The World Health Organization's team of international experts tracking the origins of COVID-19 said its investigation was going "really well, excellent," according to EcoHealth Alliance president Peter Daszak, a member.

An organization official in Geneva said the organization had held "very good discussions" with China authorities.

Meanwhile, the team searched an animal health center in China's Wuhan on Tuesday.

It has already visited hospitals, a regional disease control center and the city's Huanan seafood market, where the first cluster of infections was believed to have originated in late 2019.

The team said the animal health center, which fights epidemic diseases in animals, might provide information on how a coronavirus endemic in bats in southwest China might have crossed into humans.

On Monday, the organization's top emergency official, Mike Ryan, said the investigation might not find all the answers to the origins of COVID-19, describing the mission as a "detective story" that continued to raise new questions. He said the investigation "deserves the support of the international community and it deserves to be able to finish its work," Ryan said.

The team's visits are coordinated by China authorities. The organization said while expectations were running high for the origins of the virus to be unraveled, the 13-member group's activities would be limited. Members aren't permitted contact with anyone from the community to prevent health risks.

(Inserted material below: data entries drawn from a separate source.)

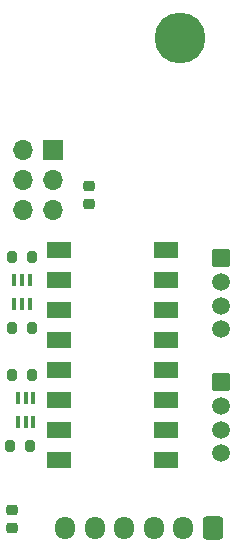
<source format=gts>
%TF.GenerationSoftware,KiCad,Pcbnew,8.0.1*%
%TF.CreationDate,2024-08-07T00:37:21+09:00*%
%TF.ProjectId,insulation_board,696e7375-6c61-4746-996f-6e5f626f6172,rev?*%
%TF.SameCoordinates,Original*%
%TF.FileFunction,Soldermask,Top*%
%TF.FilePolarity,Negative*%
%FSLAX46Y46*%
G04 Gerber Fmt 4.6, Leading zero omitted, Abs format (unit mm)*
G04 Created by KiCad (PCBNEW 8.0.1) date 2024-08-07 00:37:21*
%MOMM*%
%LPD*%
G01*
G04 APERTURE LIST*
G04 Aperture macros list*
%AMRoundRect*
0 Rectangle with rounded corners*
0 $1 Rounding radius*
0 $2 $3 $4 $5 $6 $7 $8 $9 X,Y pos of 4 corners*
0 Add a 4 corners polygon primitive as box body*
4,1,4,$2,$3,$4,$5,$6,$7,$8,$9,$2,$3,0*
0 Add four circle primitives for the rounded corners*
1,1,$1+$1,$2,$3*
1,1,$1+$1,$4,$5*
1,1,$1+$1,$6,$7*
1,1,$1+$1,$8,$9*
0 Add four rect primitives between the rounded corners*
20,1,$1+$1,$2,$3,$4,$5,0*
20,1,$1+$1,$4,$5,$6,$7,0*
20,1,$1+$1,$6,$7,$8,$9,0*
20,1,$1+$1,$8,$9,$2,$3,0*%
G04 Aperture macros list end*
%ADD10R,0.450000X1.100000*%
%ADD11C,4.300000*%
%ADD12RoundRect,0.102000X-0.654000X0.654000X-0.654000X-0.654000X0.654000X-0.654000X0.654000X0.654000X0*%
%ADD13C,1.512000*%
%ADD14RoundRect,0.200000X0.200000X0.275000X-0.200000X0.275000X-0.200000X-0.275000X0.200000X-0.275000X0*%
%ADD15RoundRect,0.225000X0.250000X-0.225000X0.250000X0.225000X-0.250000X0.225000X-0.250000X-0.225000X0*%
%ADD16R,2.100000X1.450000*%
%ADD17RoundRect,0.250000X0.600000X0.725000X-0.600000X0.725000X-0.600000X-0.725000X0.600000X-0.725000X0*%
%ADD18O,1.700000X1.950000*%
%ADD19RoundRect,0.225000X-0.250000X0.225000X-0.250000X-0.225000X0.250000X-0.225000X0.250000X0.225000X0*%
%ADD20O,1.700000X1.700000*%
%ADD21R,1.700000X1.700000*%
G04 APERTURE END LIST*
D10*
%TO.C,Q2*%
X165800000Y-66500000D03*
X165150000Y-66500000D03*
X164500000Y-66500000D03*
X164500000Y-68500000D03*
X165150000Y-68500000D03*
X165800000Y-68500000D03*
%TD*%
D11*
%TO.C,H1*%
X178250000Y-36000000D03*
%TD*%
D12*
%TO.C,J4*%
X181650000Y-54650000D03*
D13*
X181650000Y-56650000D03*
X181650000Y-58650000D03*
X181650000Y-60650000D03*
%TD*%
D14*
%TO.C,R9*%
X165650000Y-54500000D03*
X164000000Y-54500000D03*
%TD*%
D15*
%TO.C,C1*%
X170500000Y-50050000D03*
X170500000Y-48500000D03*
%TD*%
D10*
%TO.C,Q1*%
X165500000Y-56500000D03*
X164850000Y-56500000D03*
X164200000Y-56500000D03*
X164200000Y-58500000D03*
X164850000Y-58500000D03*
X165500000Y-58500000D03*
%TD*%
D16*
%TO.C,IC1*%
X167950000Y-53920000D03*
X167950000Y-56460000D03*
X167950000Y-59000000D03*
X167950000Y-61540000D03*
X167950000Y-64080000D03*
X167950000Y-66620000D03*
X167950000Y-69160000D03*
X167950000Y-71700000D03*
X177050000Y-71700000D03*
X177050000Y-69160000D03*
X177050000Y-66620000D03*
X177050000Y-64080000D03*
X177050000Y-61540000D03*
X177050000Y-59000000D03*
X177050000Y-56460000D03*
X177050000Y-53920000D03*
%TD*%
D14*
%TO.C,R15*%
X165500000Y-70500000D03*
X163850000Y-70500000D03*
%TD*%
D17*
%TO.C,J1*%
X181000000Y-77500000D03*
D18*
X178500000Y-77500000D03*
X176000000Y-77500000D03*
X173500000Y-77500000D03*
X171000000Y-77500000D03*
X168500000Y-77500000D03*
%TD*%
D19*
%TO.C,C2*%
X164000000Y-75950000D03*
X164000000Y-77500000D03*
%TD*%
D14*
%TO.C,R14*%
X165650000Y-64500000D03*
X164000000Y-64500000D03*
%TD*%
%TO.C,R12*%
X165650000Y-60500000D03*
X164000000Y-60500000D03*
%TD*%
D12*
%TO.C,J2*%
X181650000Y-65150000D03*
D13*
X181650000Y-67150000D03*
X181650000Y-69150000D03*
X181650000Y-71150000D03*
%TD*%
D20*
%TO.C,J3*%
X164960000Y-50580000D03*
X167500000Y-50580000D03*
X164960000Y-48040000D03*
X167500000Y-48040000D03*
X164960000Y-45500000D03*
D21*
X167500000Y-45500000D03*
%TD*%
M02*

</source>
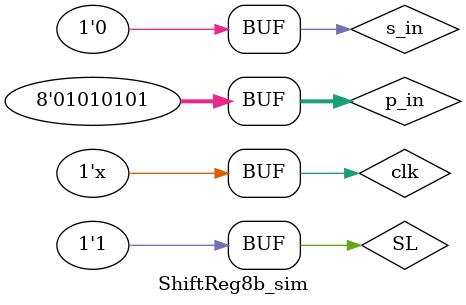
<source format=v>
`timescale 1ns / 1ps


module ShiftReg8b_sim;

	// Inputs
	reg clk;
	reg SL;
	reg s_in;
	reg [7:0] p_in;

	// Outputs
	wire [7:0] Q;

	// Instantiate the Unit Under Test (UUT)
	ShiftReg8b uut (
		.clk(clk), 
		.SL(SL), 
		.s_in(s_in), 
		.p_in(p_in), 
		.Q(Q)
	);

	initial begin
		// Initialize Inputs
		clk = 0;
		SL = 0;
		s_in = 0;
		p_in = 0;

		// Wait 100 ns for global reset to finish
		#100;
        
		// Add stimulus here
		s_in = 1;
		p_in = 0;
		#200;

		SL = 1;
		s_in = 0;
		p_in = 8'b0101_0101;
		#500;
	end

	always #20 clk = ~clk;
      
endmodule


</source>
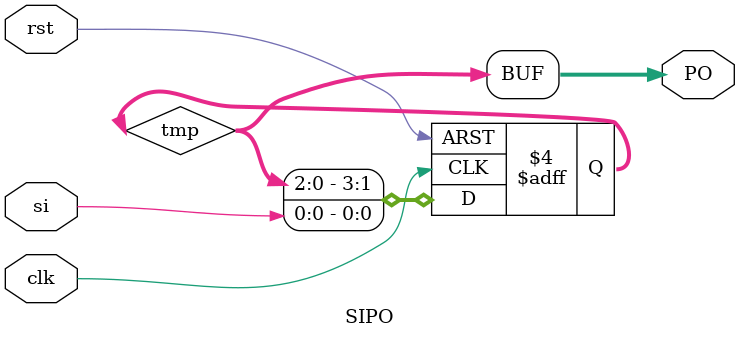
<source format=v>
`timescale 1ns / 1ps
module SIPO(input si, clk, rst, output [3:0]PO);
reg [3:0] tmp;

always @(posedge clk, posedge rst)
	begin
		if(rst == 1'b1) begin
			tmp<=4'b0000;
		end else begin 
			tmp<=tmp<<1'b1;
			tmp[0]<=si;
		end
	end
assign PO = tmp;
endmodule

</source>
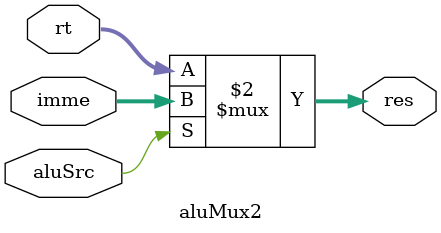
<source format=v>
`timescale 1ns / 1ps


module aluMux2(
    input [31:0] rt,
    input [31:0] imme,
    input aluSrc,
    output [31:0] res
    );
    assign res = (aluSrc == 0) ? rt : imme;
endmodule

</source>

On Monday, the team visited the Hubei Provincial Center for Disease Control and Prevention. News reports said the team spent more than four and a half hours there. They didn't elaborate.

It also searched the Huanan wet market - which has been sealed off to the public. It was where the virus was first detected. The World Health Organization members were accompanied by heavy security.

This past weekend was a packed one for the COVID hunters with two hospitals where the first confirmed cases were treated on the itinerary.

The Wuhan Jinyintan Hospital was the first to admit infected patients and is thought to have critical epidemiological links to the virus.

Daszak said in a tweet after the Jinyintan Hospital visit that the visit was an "important opportunity to talk directly" with medical professionals who were part of the first response team.

Meanwhile, in related news China will suspend religious gatherings in many places during the Lunar New Year holidays as part of efforts to curb the virus wave.

Several towns and cities including Chengdu and Beijing have suspended religious gatherings that attract crowds.

Other cities and provinces have yet to announce COVID-19 restrictions during the holidays but it is expected strict curbs will be imposed.

There is no news about the restriction affecting the World Health Organization's movements in Wuhan.